Fwiw, the issue is that nss loads dynamic libraries at runtime as part of it's module system. The specific module that's needed here for community_id is the one implementing SHA1. Statically linking the libraries does not help here, since the loading is done at runtime.

Bundling the libraries addresses this (at least, so far, on macOS).

A verification on macOS is covered in #40 (comment).

I revisited CentOS v7.8 and Fedora 21 and had a problem similar to what I reported above. However, that led me to recall that we have existing issue brimdata/zui#1008 that shows up when I try to install any GA Brim RPM on those releases. So even if we muscled the right libraries into place to make Suricata run on these, it seems it'd be moot if the rest of Brim can't run either.

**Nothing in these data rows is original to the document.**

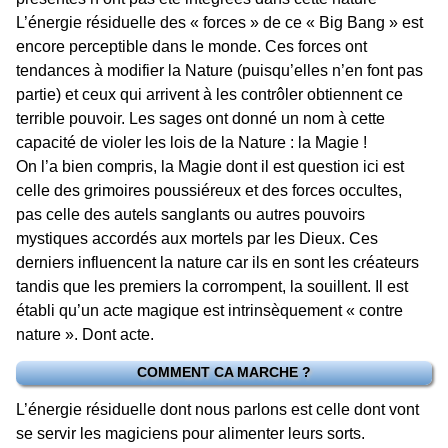
L’énergie résiduelle des « forces » de ce « Big Bang » est
encore perceptible dans le monde. Ces forces ont
tendances à modifier la Nature (puisqu’elles n’en font pas
partie) et ceux qui arrivent à les contrôler obtiennent ce
terrible pouvoir. Les sages ont donné un nom à cette
capacité de violer les lois de la Nature : la Magie !
On l’a bien compris, la Magie dont il est question ici est
celle des grimoires poussiéreux et des forces occultes,
pas celle des autels sanglants ou autres pouvoirs
mystiques accordés aux mortels par les Dieux. Ces
derniers influencent la nature car ils en sont les créateurs
tandis que les premiers la corrompent, la souillent. Il est
établi qu’un acte magique est intrinsèquement « contre
nature ». Dont acte.
COMMENT CA MARCHE ?
L’énergie résiduelle dont nous parlons est celle dont vont
se servir les magiciens pour alimenter leurs sorts.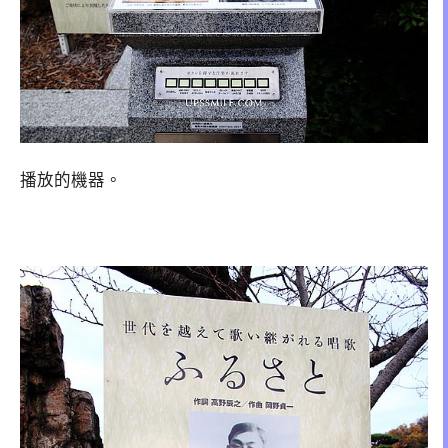
播放的機器。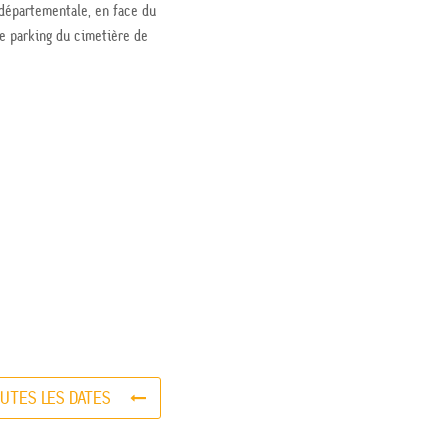
a départementale, en face du
le parking du cimetière de
UTES LES DATES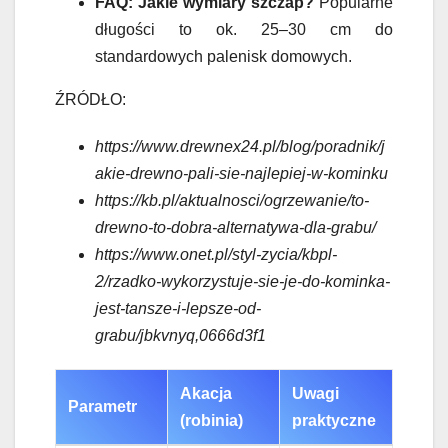
FAQ: Jakie wymiary szczap?
Popularne
długości to ok. 25–30 cm do
standardowych palenisk domowych.
ŹRÓDŁO:
https://www.drewnex24.pl/blog/poradnik/j
akie-drewno-pali-sie-najlepiej-w-kominku
https://kb.pl/aktualnosci/ogrzewanie/to-
drewno-to-dobra-alternatywa-dla-grabu/
https://www.onet.pl/styl-zycia/kbpl-
2/rzadko-wykorzystuje-sie-je-do-kominka-
jest-tansze-i-lepsze-od-
grabu/jbkvnyq,0666d3f1
Akacja
Uwagi
Parametr
(robinia)
praktyczne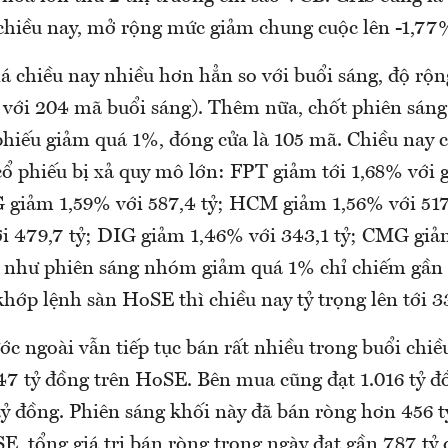
hiều nay, mở rộng mức giảm chung cuộc lên -1,77%
 chiều nay nhiều hơn hẳn so với buổi sáng, độ rộn
 với 204 mã buổi sáng). Thêm nữa, chốt phiên sán
phiếu giảm quá 1%, đóng cửa là 105 mã. Chiều nay 
ổ phiếu bị xả quy mô lớn: FPT giảm tới 1,68% với g
giảm 1,59% với 587,4 tỷ; HCM giảm 1,56% với 51
i 479,7 tỷ; DIG giảm 1,46% với 343,1 tỷ; CMG gi
 như phiên sáng nhóm giảm quá 1% chỉ chiếm gần
hớp lệnh sàn HoSE thì chiều nay tỷ trọng lên tới 3
c ngoài vẫn tiếp tục bán rất nhiều trong buổi chiều,
47 tỷ đồng trên HoSE. Bên mua cũng đạt 1.016 tỷ đ
tỷ đồng. Phiên sáng khối này đã bán ròng hơn 456 t
E, tổng giá trị bán ròng trong ngày đạt gần 787 tỷ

However, on CentOS 8.2 with the brim_x86_64_rc-v0.20.0-suricata18.rpm artifact and on Ubuntu 18.04 with the brim_amd_rc-v0.20.0-suricata18.deb artifact, I was able to install and generate Suricata alerts.

As you can see, all the alerts are all of the same category, which is highly suspicious. I've opened #42 to pursue that.

Also, Community ID is not being populated on Windows, but I think we already knew that. I didn't have an issue open to track that, though, so I've just opened #43 for that.